С 1956 года работал на киностудии «Союзмультфильм». «Нарасхват» не шел, но успешно трудился, например, на фильмах И.П.Иванова-Вано, Д.Н.Бабиченко, Б.П.Дежкина… Пока в 1966 году судьба не свела его с малоизвестным тогда режиссером Вячеславом Котеночкиным. Русаков и Котеночкин вполне устроили друг друга, образовали альянс и работали совместно с небольшими перерывами вплоть до 1986 года. Вместе они делали один фильм за другим, а в 1969 году Русаков, сам того не ведая, создал двух персонажей, которым суждено было стать героями целого цикла фильмов, побившего все рекорды популярности у советских зрителей и прославившего авторов в мировом масштабе. Что до Котеночкина, то в СССР не было режиссеров мультипликации, равных ему по популярности. Цикл назывался «Ну, погоди!». Персонажи – Волк и Заяц.

Русаков поначалу не придавал этой работе особого значения. Ну, одним фильмом больше… Впрочем, эта недальновидность была свойственна всей съемочной группе. А в результате многосерийной эпопеи, растянувшейся на 16 выпусков, Русаков вместе с соавторами получил ни много ни мало – Государственную премию СССР…
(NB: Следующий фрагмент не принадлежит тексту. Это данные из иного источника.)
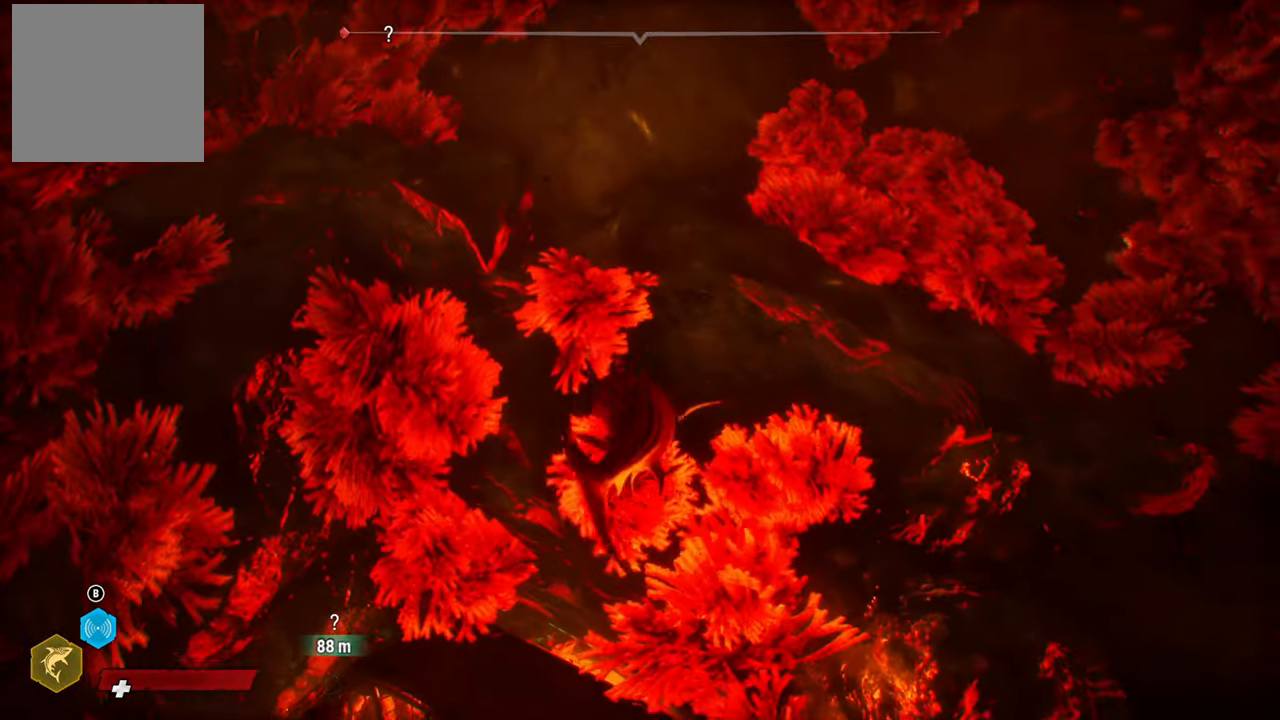
{"buttons": [], "left_stick": "down", "right_stick": "down", "events": [[140, "right_stick", "down"]]}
Но и это Светозар Кузьмич не считает главным событием в своем творчестве. На студии он изо дня в день рисовал эскизы, компоновки, типажи, правил работу фоновщиков, - в общем, нес производственное бремя, честно и добросовестно. А после работы, устав от Волка, Зайца, Котеночкина и вообще мультипликации, шел к себе в мастерскую. Там он доставал гуашь, темперу или акварель. Ставил на мольберт лист «прокладочной» бумаги, которую на студии используют, перемежая ею листы целлулоида с мульткраской – чтобы не слипались (потом за рубежом его будут спрашивать, где он добыл бумагу такого редкого сорта?). Включал трансляцию симфонической музыки (последнее время – радио «Орфей»). И, не зная заранее, куда поведет руку фантазия, за несколько минут создавал некие композиции на античные, библейские, средневековые, эротические или просто отвлеченные темы. Стихийно, в импровизационном режиме.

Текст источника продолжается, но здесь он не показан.